The last year has seen a massive uptick — under the signs of “carbon debt” and “historical responsibility” and even, in rhetorically extreme cases, “reparations” — in the amount of attention being paid to the problem of inequality between nations, in the context of the global climate policy debate.
Much less systematic attention — again in the context of the global climate policy debate (as opposed to domestic debates, where thanks to the environmental justice movement the topic is very much in play) — has been paid to the problem of inequality within nations. This article, The Greenhouse Development Rights Framework: Drawing attention to inequality within nations in the global climate policy debate, just released by Development and Change (by invitation for special issue on climate change and capitalism), thus begins to fill a very large, and very important hole.
Here’s the abstract:
The urgency of the climate problem seems to require that stringent emissions reductions begin under the political economic institutions that currently exist. Any global climate treaty must, however, at least not make global inequality worse, and ideally should embody desirable principles of justice. The Greenhouse Development Rights framework (GDRs), described briefly here, is a proposal for such a fair division of the burdens of emissions reductions and adaptation to climate change that won’t be avoided, based on an assessment of capacity (ability to pay) and responsibility (contribution to the problem). The GDRs considers both inequality within countries and inequality between countries: national obligations are based on the exemption of poor individuals (under a ‘development threshold’) from global burdens.

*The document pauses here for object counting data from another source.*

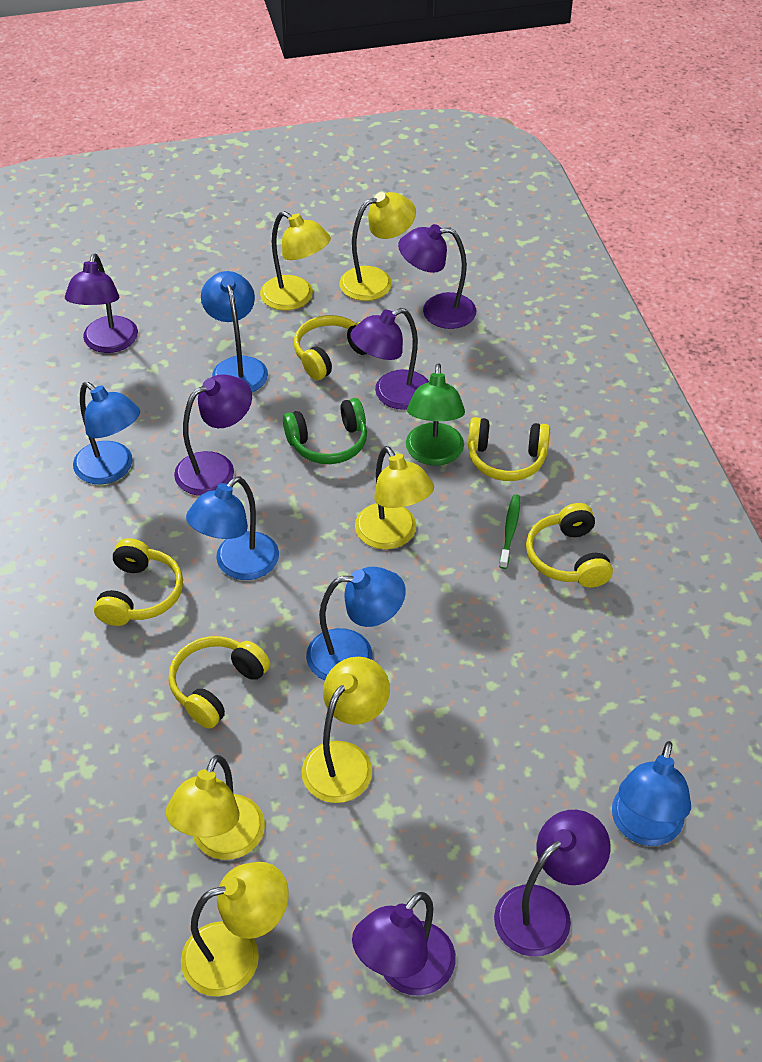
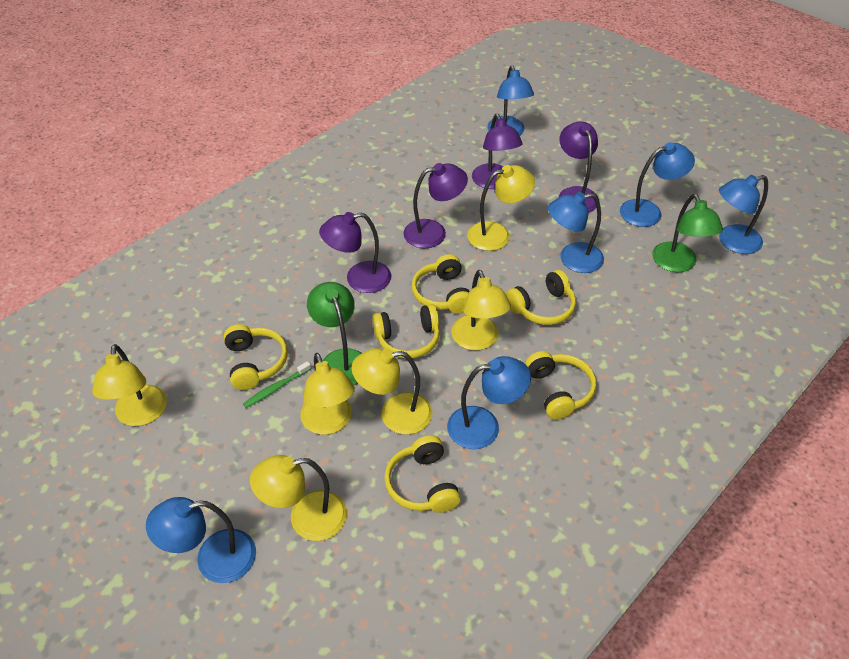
blue lamp: 5 -> 6
green headphones: 1 -> 0
green lamp: 1 -> 2
purple lamp: 6 -> 4
yellow headphones: 5 -> 6

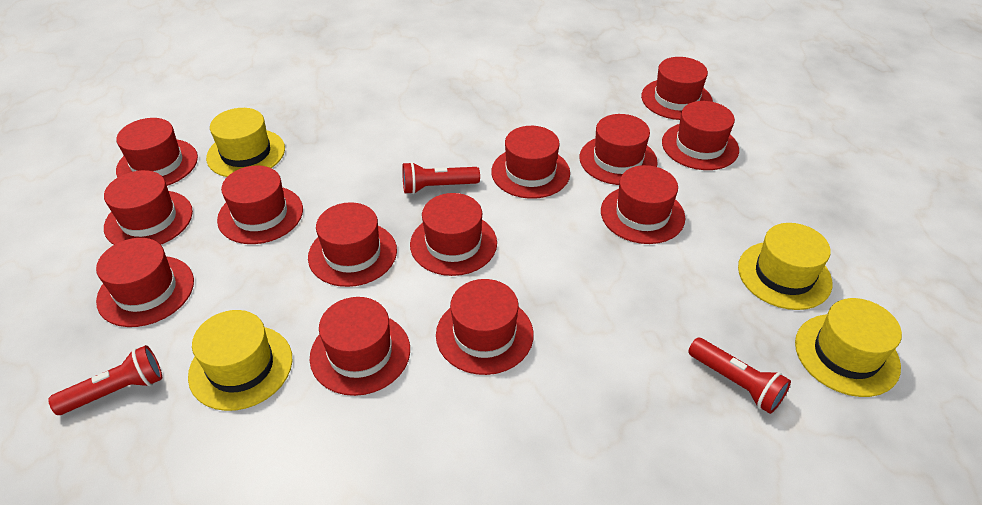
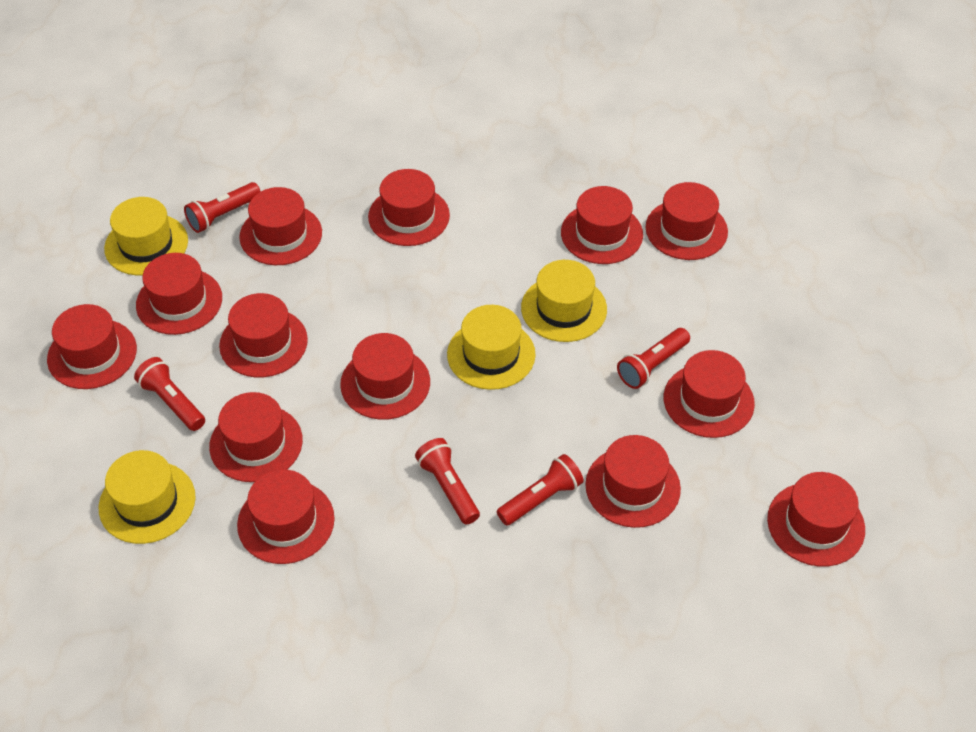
red flashlight: 3 -> 5

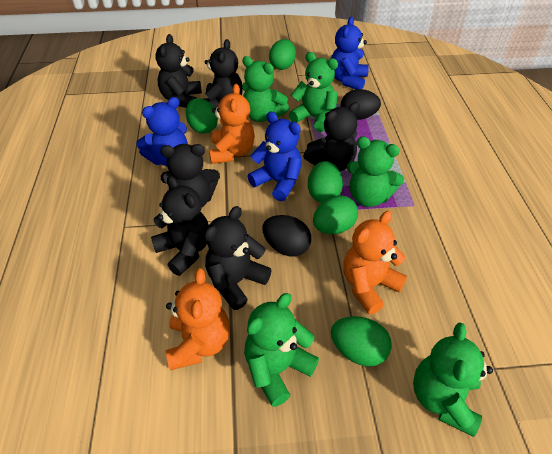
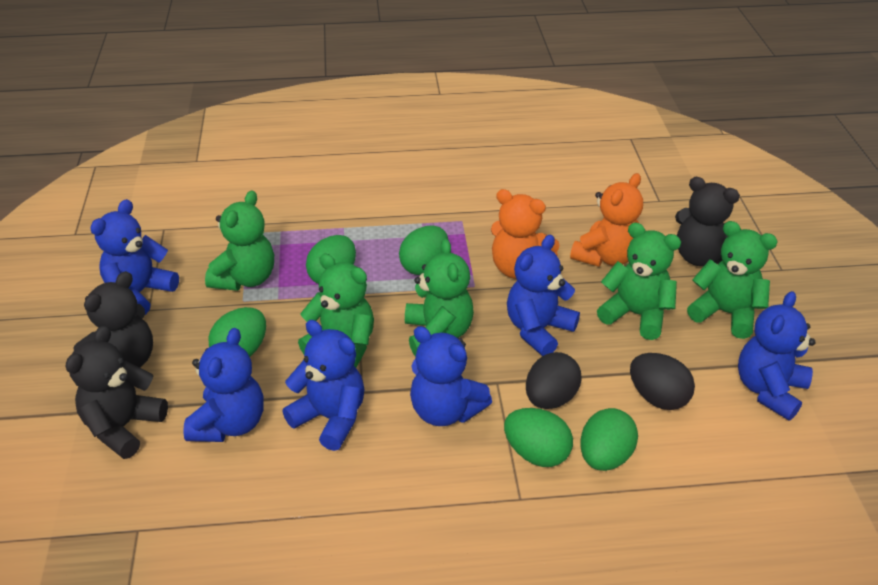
black teddy bear: 6 -> 3
blue teddy bear: 3 -> 6
orange teddy bear: 3 -> 2

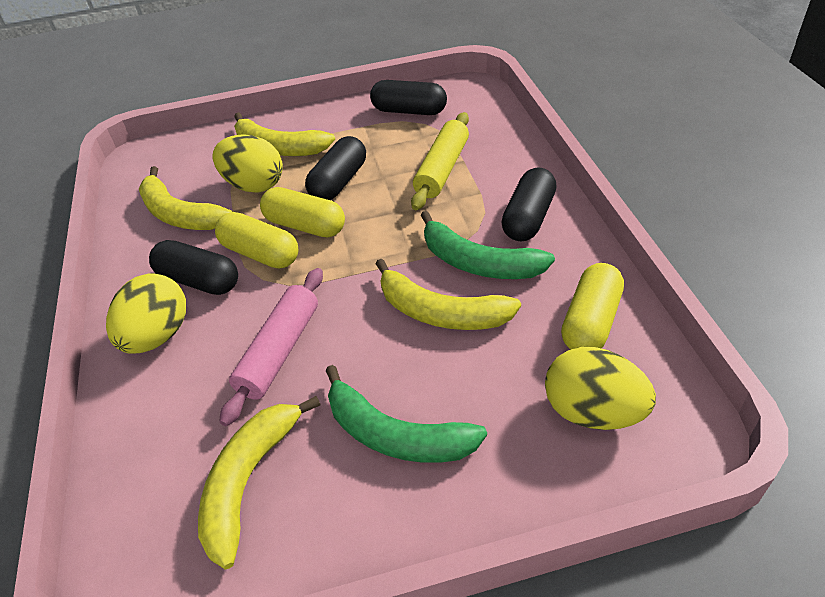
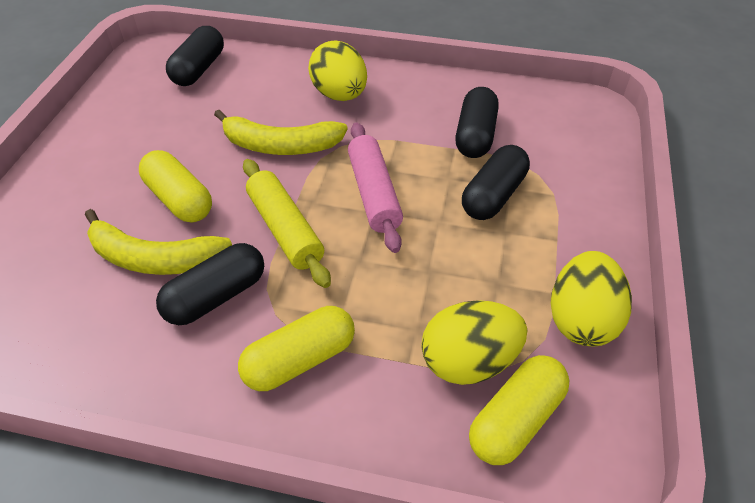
green banana: 2 -> 0
yellow banana: 4 -> 2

GDRs accepts the link between ‘development’ and the growth in consumption of the world’s poor majority, an obvious requirement if it is to be taken seriously by Southern governments intent on ‘development as usual’. It also does not directly challenge the institutions of capitalism or the sovereignty of nation states. Nonetheless, in its focus on poor and rich people it is consistent with a class-based rather than nation-based approach to economic justice. We conclude by raising a variety of questions both about the limits of approaches like GDRs, and the need for policies that address climate change even during or after a transition beyond the current global capitalist regime.